Banyak orang merasa terancam ketika melihat ada orang lain yang lebih menonjol, lebih populer dan punya kemampuan lebih dari dirinya, sehingga berbagai upaya dilakukan untuk menekan orang tersebut agar tidak bisa maju/berkembang. Ini bukanlah karakter pelayanan Tuhan atau pemimpin yang baik. Hamba Tuhan atau pemimpin yang baik memberi peluang sebesar-besarnya bagi orang lain menunjukkan potensinya, bukan malah menghancurkan karena mereka adalah mitra kerja.

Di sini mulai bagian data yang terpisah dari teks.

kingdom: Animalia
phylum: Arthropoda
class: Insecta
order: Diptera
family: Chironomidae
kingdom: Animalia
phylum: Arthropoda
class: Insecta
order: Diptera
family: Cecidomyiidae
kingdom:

Burung hantu bintik-bintik telah menghilang dari AS. Pada awalnya, diyakini bahwa penebangan pohon-pohon tua merupakan ancaman terbesar yang dihadapi burung hantu bintik-bintik ini. Namun, penelitian menunjukkan bahwa salah satu kerabat burung hantu inilah yang kemungkinan merupakan penyebab masalah. Selama 15 tahun terakhir, burung hantu polos telah bermigrasi secara besar-besaran ke barat. Burung hantu polos, yang biasanya hanya hidup secara eksklusif di sebelah timur Mississippi, bersaing untuk mendapatkan makanan yang sama dengan burung hantu bintik-bintik, dan burung hantu polos ini lebih agresif dan lebih cepat beradaptasi. Paulus mengatakan bahwa hal terpenting yang seharusnya mempersatukan gereja adalah memberitakan kabar baik. Hal ini seharusnya juga menjadi tujuan kita bersama.

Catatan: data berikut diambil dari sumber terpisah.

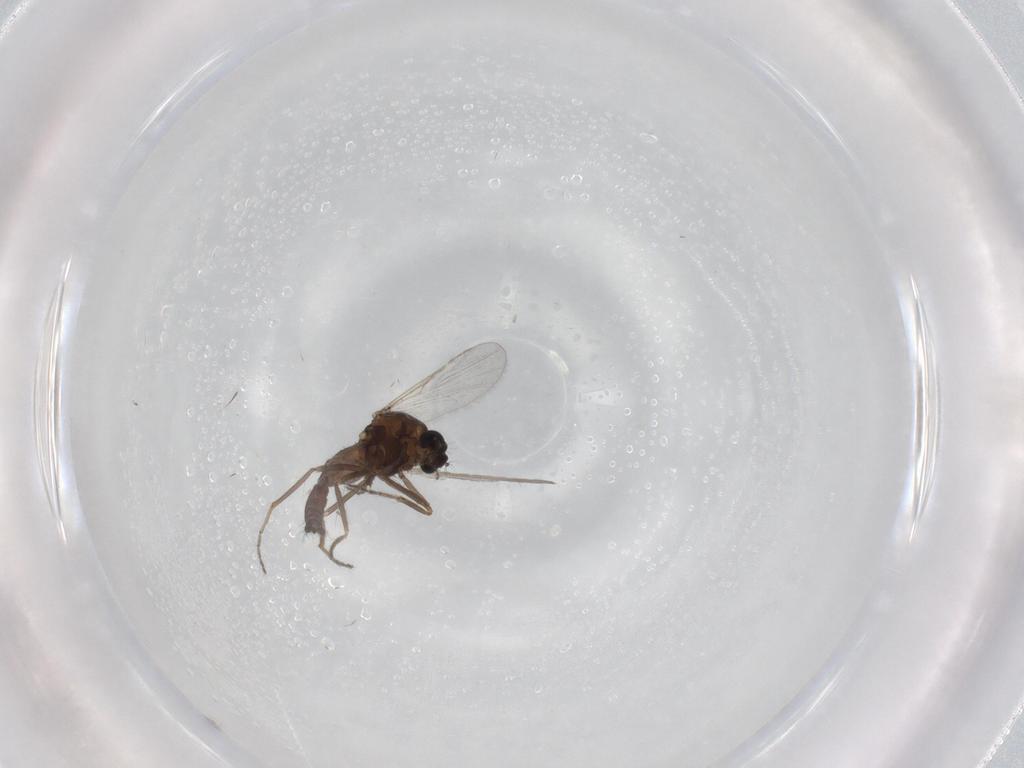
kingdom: Animalia
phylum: Arthropoda
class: Insecta
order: Diptera
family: Ceratopogonidae
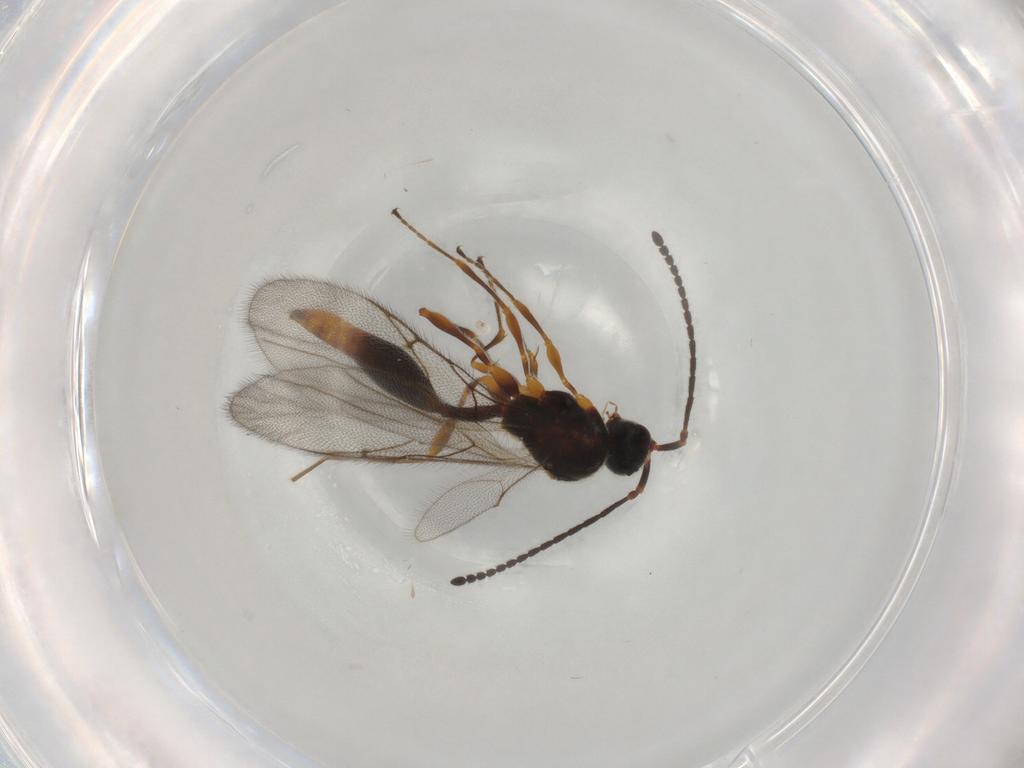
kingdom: Animalia
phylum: Arthropoda
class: Insecta
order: Hymenoptera
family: Diapriidae
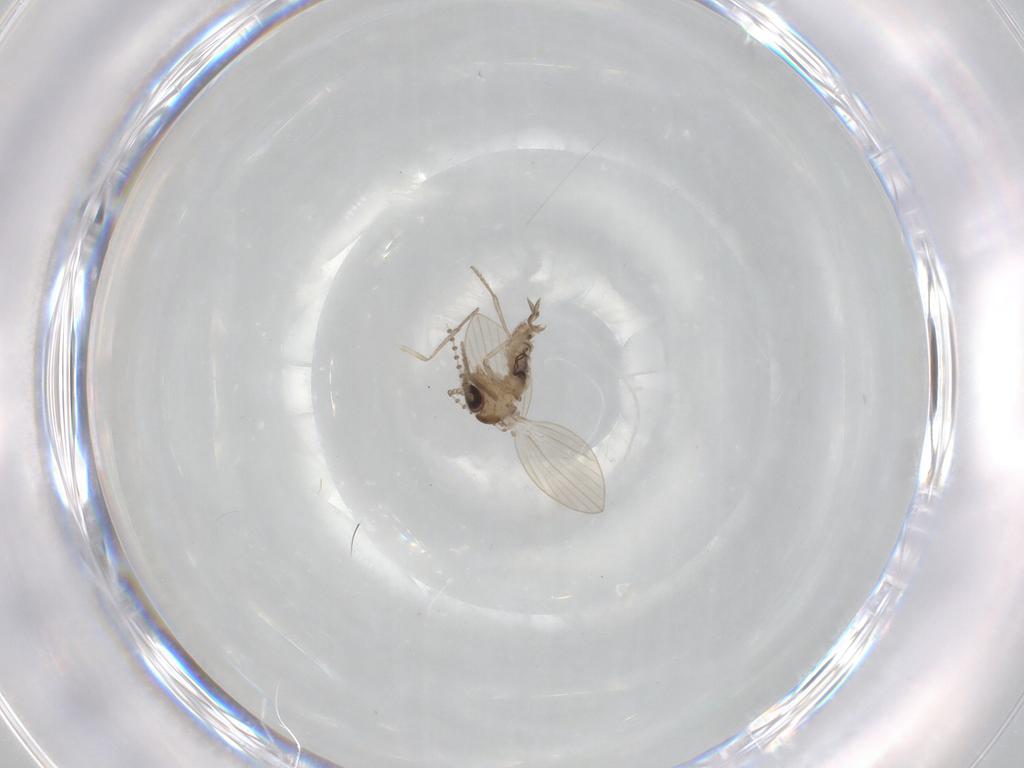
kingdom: Animalia
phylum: Arthropoda
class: Insecta
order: Diptera
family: Psychodidae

Sama halnya, konflik rohani terbesar yang kita alami seringkali tidak berasal dari luar gereja, tetapi dari sesama orang Kristen. Hal ini dialami oleh gereja Korintus. Paulus membutuhkan waktu untuk menegur roh perpecahan yang telah tumbuh di jemaat ini. Roh perpecahan ini mengancam keutuhan gereja. Paulus, dengan dorongan penggembalaan, menguatkan jemaat Korintus untuk dapat sepakat tentang hal-hal yang terpenting dan tidak berselisih karena hal-hal sepele. Orang-orang berselisih karena mereka mengelompokkan diri dengan para pemimpin Kristen yang berbeda—Paulus, Apolos, Petrus, dan bahkan Kristus. Perpecahan ini terjadi karena mereka lebih menghargai pemimpin favorit mereka daripada kesatuan di dalam Kristus.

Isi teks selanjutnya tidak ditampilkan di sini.